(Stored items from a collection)
*** Block opens ***

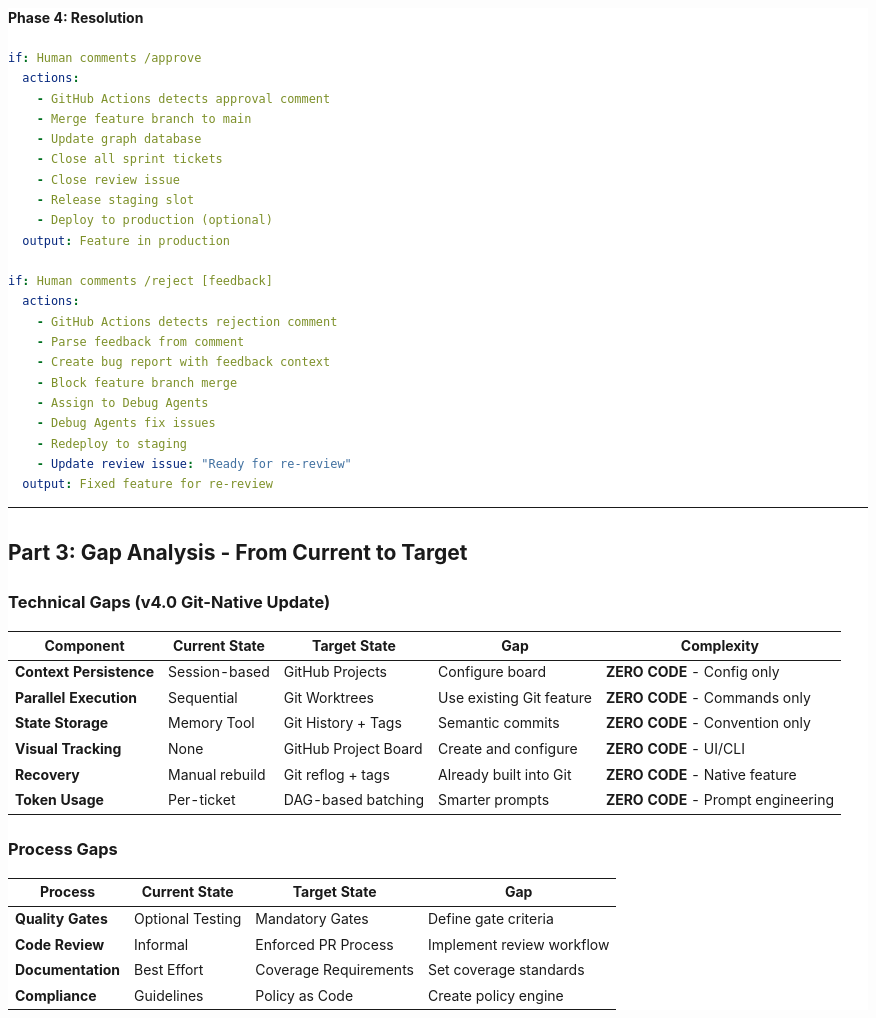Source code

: #### Phase 4: Resolution
```yaml
if: Human comments /approve
  actions:
    - GitHub Actions detects approval comment
    - Merge feature branch to main
    - Update graph database
    - Close all sprint tickets
    - Close review issue
    - Release staging slot
    - Deploy to production (optional)
  output: Feature in production

if: Human comments /reject [feedback]
  actions:
    - GitHub Actions detects rejection comment
    - Parse feedback from comment
    - Create bug report with feedback context
    - Block feature branch merge
    - Assign to Debug Agents
    - Debug Agents fix issues
    - Redeploy to staging
    - Update review issue: "Ready for re-review"
  output: Fixed feature for re-review
```

---

## Part 3: Gap Analysis - From Current to Target

### Technical Gaps (v4.0 Git-Native Update)

| Component | Current State | Target State | Gap | Complexity |
|-----------|--------------|--------------|-----|------------|
| **Context Persistence** | Session-based | GitHub Projects | Configure board | **ZERO CODE** - Config only |
| **Parallel Execution** | Sequential | Git Worktrees | Use existing Git feature | **ZERO CODE** - Commands only |
| **State Storage** | Memory Tool | Git History + Tags | Semantic commits | **ZERO CODE** - Convention only |
| **Visual Tracking** | None | GitHub Project Board | Create and configure | **ZERO CODE** - UI/CLI |
| **Recovery** | Manual rebuild | Git reflog + tags | Already built into Git | **ZERO CODE** - Native feature |
| **Token Usage** | Per-ticket | DAG-based batching | Smarter prompts | **ZERO CODE** - Prompt engineering |

### Process Gaps

| Process | Current State | Target State | Gap |
|---------|--------------|--------------|-----|
| **Quality Gates** | Optional Testing | Mandatory Gates | Define gate criteria |
| **Code Review** | Informal | Enforced PR Process | Implement review workflow |
| **Documentation** | Best Effort | Coverage Requirements | Set coverage standards |
| **Compliance** | Guidelines | Policy as Code | Create policy engine |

*** Block closes ***

◆ **WHAT YOU HAVE TO DO**:
Show each line of the data that contains the string "feedback".

◆ **OUTPUT**:
if: Human comments /reject [feedback]
    - Parse feedback from comment
    - Create bug report with feedback context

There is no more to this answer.